Titre : L’esclave des Caraïbes

Auteur : Unity Hall

Editeur : Belfond - 1992

Titre original : Windsong

Traduit de l’anglais par Claude Lemoine

Collection : Le Livre de Poche

574 pages

ISBN : 2253139165

 

 

Il est bon de se laisser entraîner parfois dans l’aventure d’un récit au romanesque convenu, où les épisodes s’enchaînent naturellement bien que constitués de rebondissements invraisemblables, qui maintiennent l’attention continuellement en suspens.

Ce n’est certes pas là de la grande littérature.

Mais cela permet de passer quelques heures agréables, comme devant un film aux séquences bien construites.

Amelia, son frère Zachary et son cousin Ben, jeunes Anglais dont la famille a été mêlée à un complot contre le roi, sont déportés et vendus comme esclaves dans une île des Antilles.

La situation de départ est donc singulière à souhait : des blancs, dont une jeune fille vierge, se retrouvent, dans une plantation, à partager les conditions de vie des esclaves africains, soumis comme eux au bon vouloir et à tous les pouvoirs, y compris celui de cuissage, d’une famille de maîtres.

L’intérêt est de raconter l’histoire quotidienne, somme toute classique et qui a donné lieu à une abondante série de romans depuis La Case de l’oncle Tom, et, plus récemment, à un déferlement de feuilletons télévisés, des relations entre maîtres et esclaves sur une plantation sucrière, à partir du point de vue d’une esclave à la fois semblable aux autres et différente.

 

Bien entendu, les thématiques narratives de l’auteure, elle-même anglaise, découlent de sa propre culture d’appartenance.

Bien entendu, les destins d’Amélia, jeune, belle, sensuelle, violée par le maître et follement amoureuse d’un esclave qui lui donne une fille, de Ben, violé par Justinian, le fils du maître, et de Zacharie, meurtrier, pour venger son cousin, de Justinian, seront exceptionnels.

Bien entendu, les trois blancs ne peuvent pas finir esclaves.

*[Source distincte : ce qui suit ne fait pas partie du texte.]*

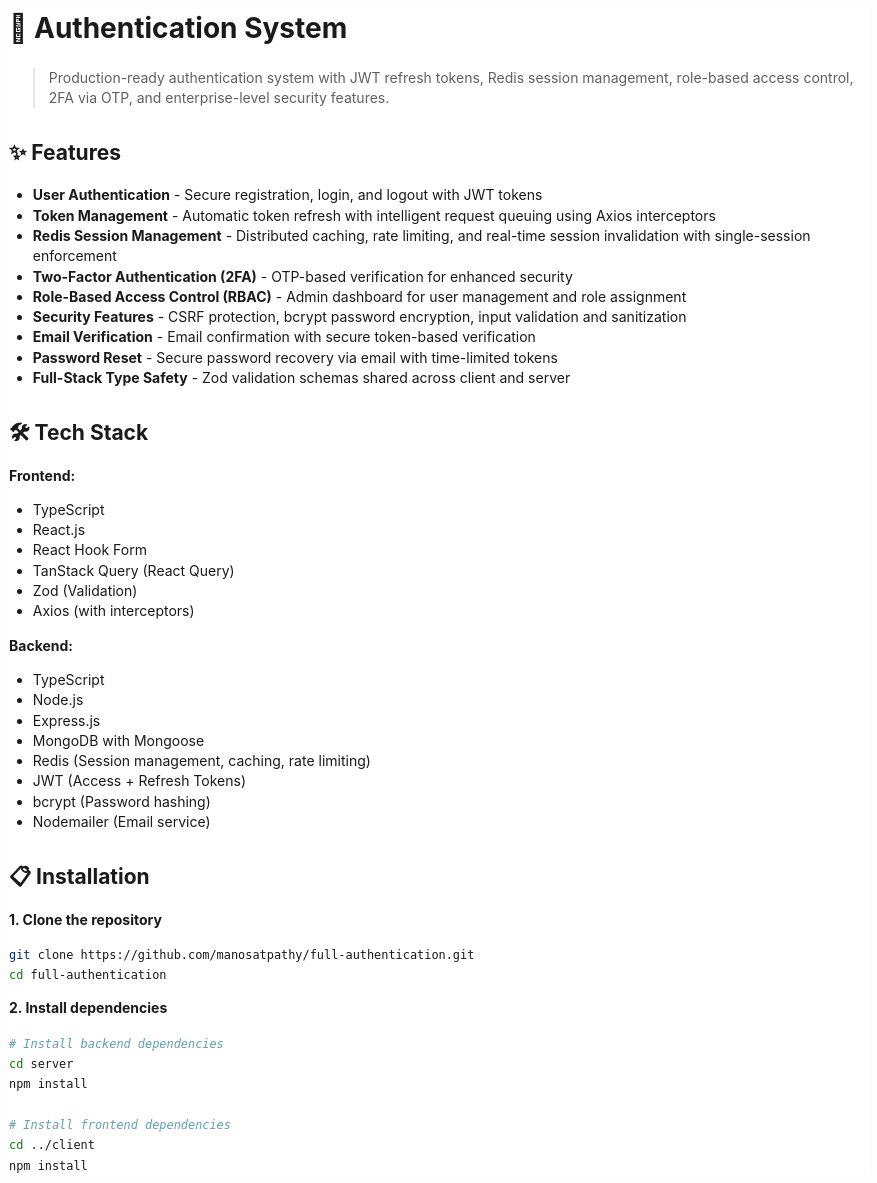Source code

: # 🔐 Authentication System

> Production-ready authentication system with JWT refresh tokens, Redis session management, role-based access control, 2FA via OTP, and enterprise-level security features.

## ✨ Features

- **User Authentication** - Secure registration, login, and logout with JWT tokens
- **Token Management** - Automatic token refresh with intelligent request queuing using Axios interceptors
- **Redis Session Management** - Distributed caching, rate limiting, and real-time session invalidation with single-session enforcement
- **Two-Factor Authentication (2FA)** - OTP-based verification for enhanced security
- **Role-Based Access Control (RBAC)** - Admin dashboard for user management and role assignment
- **Security Features** - CSRF protection, bcrypt password encryption, input validation and sanitization
- **Email Verification** - Email confirmation with secure token-based verification
- **Password Reset** - Secure password recovery via email with time-limited tokens
- **Full-Stack Type Safety** - Zod validation schemas shared across client and server

## 🛠️ Tech Stack

**Frontend:**
- TypeScript
- React.js
- React Hook Form
- TanStack Query (React Query)
- Zod (Validation)
- Axios (with interceptors)

**Backend:**
- TypeScript
- Node.js
- Express.js
- MongoDB with Mongoose
- Redis (Session management, caching, rate limiting)
- JWT (Access + Refresh Tokens)
- bcrypt (Password hashing)
- Nodemailer (Email service)

## 📋 Installation

**1. Clone the repository**
```bash
git clone https://github.com/manosatpathy/full-authentication.git
cd full-authentication
```

**2. Install dependencies**
```bash
# Install backend dependencies
cd server
npm install

# Install frontend dependencies
cd ../client
npm install
```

Ce ne serait pas littérairement correct.

Bien entendu, Amélia, Ben, et Zacharie, au terme d’une vie pleine d’aventures, se retrouvent quasiment propriétaires de toute l’île et d’une multitude d’esclaves qu’ils traitent, bien entendu, mieux que leurs pairs planteurs, mais qui n’en sont pas moins esclaves car il faut bien, n’est-ce pas, que l’Europe puisse continuer à se sucrer...

 

Une fois que le lecteur vigilant a repéré les ambiguïtés idéologiques et s’en est accommodé, il n’en reste pas moins un récit prenant, des personnages hauts en couleur avec leurs nombreux défauts et leurs quelques qualités, et, peut-être, une peinture assez juste de la vie des plantations.

Les ingrédients sont bien dosés, et bien répartis dans le fil du récit : scènes de violence, scènes émouvantes, scènes de sexe, remarques anti-esclavagistes compensatoires, tout y est.